▸ EXERCISE
In the entries below, repeat only the lines between those holding "favorite_border" and "base de polilaminina", inclusive. Leave pictures out.

Segment Start: RECORDS SUPPLIED

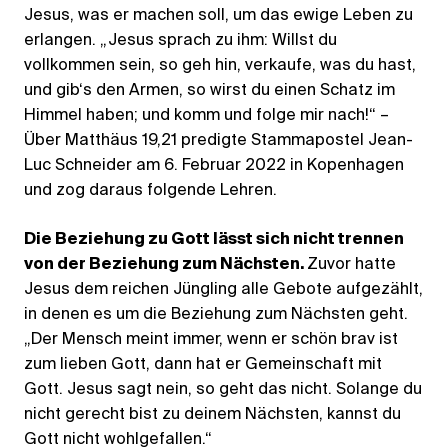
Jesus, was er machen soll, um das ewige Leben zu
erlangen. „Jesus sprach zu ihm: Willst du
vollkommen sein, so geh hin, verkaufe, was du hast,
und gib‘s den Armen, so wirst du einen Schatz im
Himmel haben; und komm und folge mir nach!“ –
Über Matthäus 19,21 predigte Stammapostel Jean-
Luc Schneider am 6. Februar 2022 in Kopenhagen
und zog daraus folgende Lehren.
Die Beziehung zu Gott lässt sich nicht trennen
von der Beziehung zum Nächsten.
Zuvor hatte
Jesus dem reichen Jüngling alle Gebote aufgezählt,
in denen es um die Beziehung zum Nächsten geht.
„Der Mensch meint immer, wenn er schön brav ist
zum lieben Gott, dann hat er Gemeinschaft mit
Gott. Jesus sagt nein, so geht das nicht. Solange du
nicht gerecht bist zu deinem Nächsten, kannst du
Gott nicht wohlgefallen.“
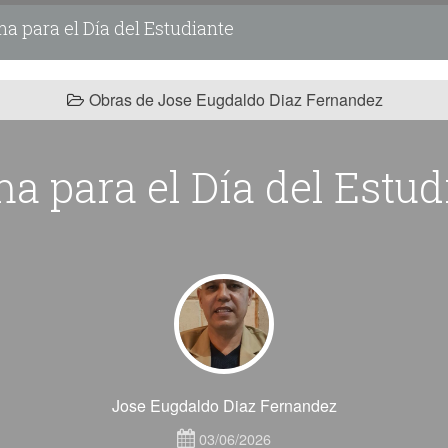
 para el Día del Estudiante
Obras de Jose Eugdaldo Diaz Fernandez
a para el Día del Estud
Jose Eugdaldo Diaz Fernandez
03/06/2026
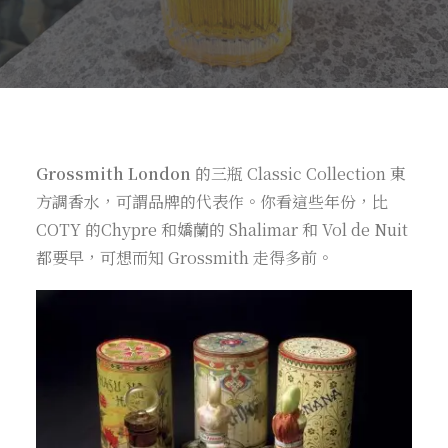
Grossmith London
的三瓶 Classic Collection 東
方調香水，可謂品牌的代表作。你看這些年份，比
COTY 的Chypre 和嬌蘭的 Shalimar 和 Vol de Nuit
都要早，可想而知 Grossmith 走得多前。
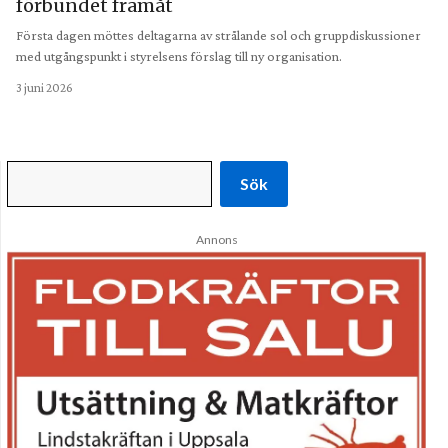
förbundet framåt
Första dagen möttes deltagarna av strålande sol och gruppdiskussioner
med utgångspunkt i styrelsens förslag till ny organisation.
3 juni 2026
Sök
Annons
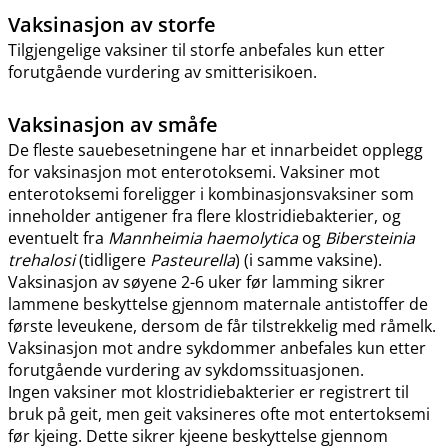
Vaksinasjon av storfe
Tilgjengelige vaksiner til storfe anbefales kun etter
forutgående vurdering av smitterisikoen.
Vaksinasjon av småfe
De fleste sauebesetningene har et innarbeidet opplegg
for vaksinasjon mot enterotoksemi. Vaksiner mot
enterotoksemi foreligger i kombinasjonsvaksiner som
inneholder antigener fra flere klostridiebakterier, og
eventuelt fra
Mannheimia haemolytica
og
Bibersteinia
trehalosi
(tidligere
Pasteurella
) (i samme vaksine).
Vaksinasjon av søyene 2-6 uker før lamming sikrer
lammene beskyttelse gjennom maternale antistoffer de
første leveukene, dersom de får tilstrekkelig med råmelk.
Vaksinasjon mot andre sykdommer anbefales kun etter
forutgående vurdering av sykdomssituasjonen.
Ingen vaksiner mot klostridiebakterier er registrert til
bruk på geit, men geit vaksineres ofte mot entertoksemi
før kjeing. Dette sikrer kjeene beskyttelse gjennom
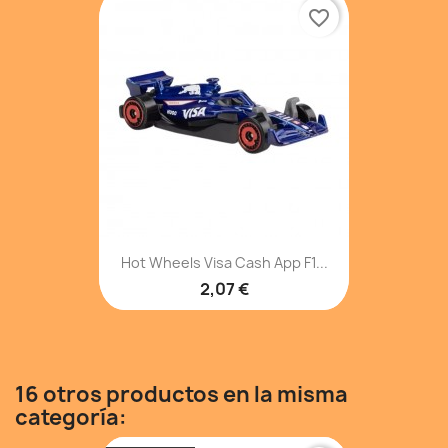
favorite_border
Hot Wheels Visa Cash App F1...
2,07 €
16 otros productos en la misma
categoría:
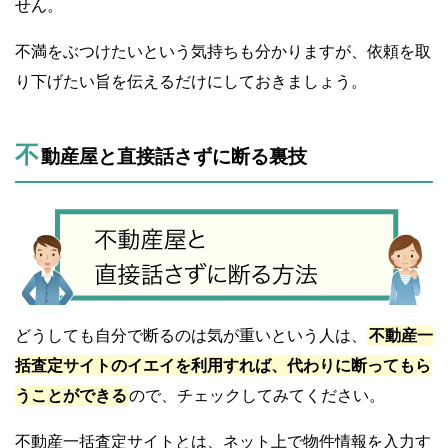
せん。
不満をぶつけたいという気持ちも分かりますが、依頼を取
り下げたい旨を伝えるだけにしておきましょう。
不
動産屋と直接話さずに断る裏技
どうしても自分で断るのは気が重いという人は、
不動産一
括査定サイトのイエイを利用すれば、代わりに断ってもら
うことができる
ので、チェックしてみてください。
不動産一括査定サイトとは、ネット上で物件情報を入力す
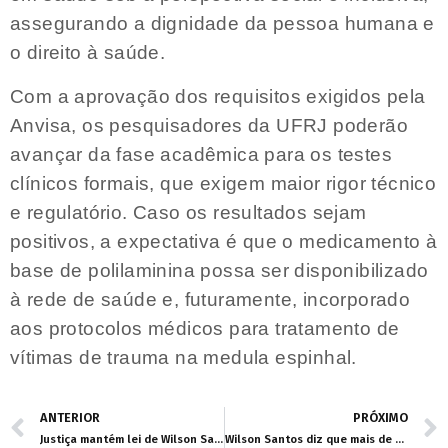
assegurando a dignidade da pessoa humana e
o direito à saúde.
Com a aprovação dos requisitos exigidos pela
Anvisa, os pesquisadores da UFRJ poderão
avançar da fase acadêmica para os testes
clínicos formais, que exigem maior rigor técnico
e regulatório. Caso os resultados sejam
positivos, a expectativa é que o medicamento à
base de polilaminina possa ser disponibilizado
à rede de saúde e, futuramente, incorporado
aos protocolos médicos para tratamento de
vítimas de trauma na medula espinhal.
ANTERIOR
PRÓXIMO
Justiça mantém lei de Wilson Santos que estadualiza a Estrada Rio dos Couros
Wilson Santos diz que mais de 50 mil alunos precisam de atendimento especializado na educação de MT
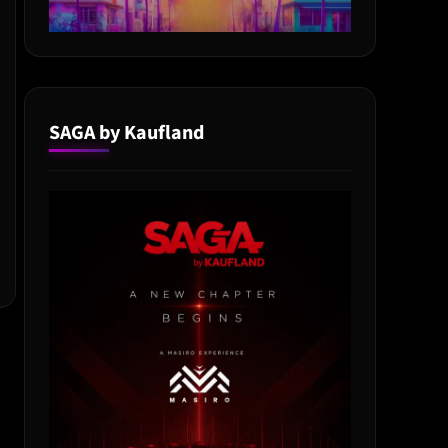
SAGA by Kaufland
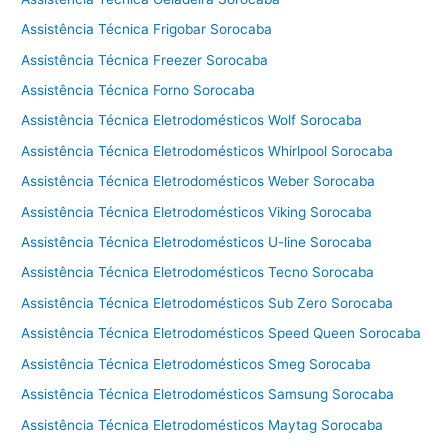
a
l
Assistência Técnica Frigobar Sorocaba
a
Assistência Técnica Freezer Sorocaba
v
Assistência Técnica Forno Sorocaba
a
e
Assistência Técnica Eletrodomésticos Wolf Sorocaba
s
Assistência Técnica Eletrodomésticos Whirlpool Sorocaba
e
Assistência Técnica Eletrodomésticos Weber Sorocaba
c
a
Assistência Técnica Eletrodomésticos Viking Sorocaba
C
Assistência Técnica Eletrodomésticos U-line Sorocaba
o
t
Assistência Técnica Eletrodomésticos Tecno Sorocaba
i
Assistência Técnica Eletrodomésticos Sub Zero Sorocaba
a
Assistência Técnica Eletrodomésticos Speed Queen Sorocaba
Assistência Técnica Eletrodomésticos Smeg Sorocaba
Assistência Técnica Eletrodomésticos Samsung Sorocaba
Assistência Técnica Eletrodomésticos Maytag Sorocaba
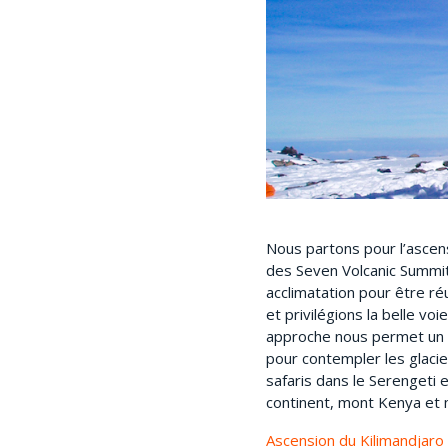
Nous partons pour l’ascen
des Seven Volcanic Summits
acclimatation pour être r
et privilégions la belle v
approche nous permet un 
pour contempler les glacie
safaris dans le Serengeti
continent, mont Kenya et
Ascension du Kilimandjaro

Segment End: RECORDS SUPPLIED
Segment Start: RECORDS SUPPLIED

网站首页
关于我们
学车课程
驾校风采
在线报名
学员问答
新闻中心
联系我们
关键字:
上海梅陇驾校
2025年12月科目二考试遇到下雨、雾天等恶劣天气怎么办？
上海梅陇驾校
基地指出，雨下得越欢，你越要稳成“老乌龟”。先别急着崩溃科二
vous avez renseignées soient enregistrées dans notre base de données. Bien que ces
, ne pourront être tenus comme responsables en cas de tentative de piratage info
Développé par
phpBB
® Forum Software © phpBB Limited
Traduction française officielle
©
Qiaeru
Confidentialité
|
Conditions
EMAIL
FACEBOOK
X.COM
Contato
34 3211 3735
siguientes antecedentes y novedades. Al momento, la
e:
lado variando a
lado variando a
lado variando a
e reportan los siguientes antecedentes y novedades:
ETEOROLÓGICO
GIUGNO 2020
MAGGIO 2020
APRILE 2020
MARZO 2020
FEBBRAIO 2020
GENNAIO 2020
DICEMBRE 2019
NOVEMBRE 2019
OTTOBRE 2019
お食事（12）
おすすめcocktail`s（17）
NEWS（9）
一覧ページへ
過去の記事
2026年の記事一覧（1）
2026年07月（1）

Segment End: RECORDS SUPPLIED

▸ OUTPUT FOR THIS TASK
favorite_border
Hot Wheels Visa Cash App F1...
2,07 €
16 otros productos en la misma
categoría:
せん。
不満をぶつけたいという気持ちも分かりますが、依頼を取
り下げたい旨を伝えるだけにしておきましょう。
不
動産屋と直接話さずに断る裏技
どうしても自分で断るのは気が重いという人は、
不動産一
括査定サイトのイエイを利用すれば、代わりに断ってもら
うことができる
ので、チェックしてみてください。
不動産一括査定サイトとは、ネット上で物件情報を入力す
assegurando a dignidade da pessoa humana e
o direito à saúde.
Com a aprovação dos requisitos exigidos pela
Anvisa, os pesquisadores da UFRJ poderão
avançar da fase acadêmica para os testes
clínicos formais, que exigem maior rigor técnico
e regulatório. Caso os resultados sejam
positivos, a expectativa é que o medicamento à
base de polilaminina possa ser disponibilizado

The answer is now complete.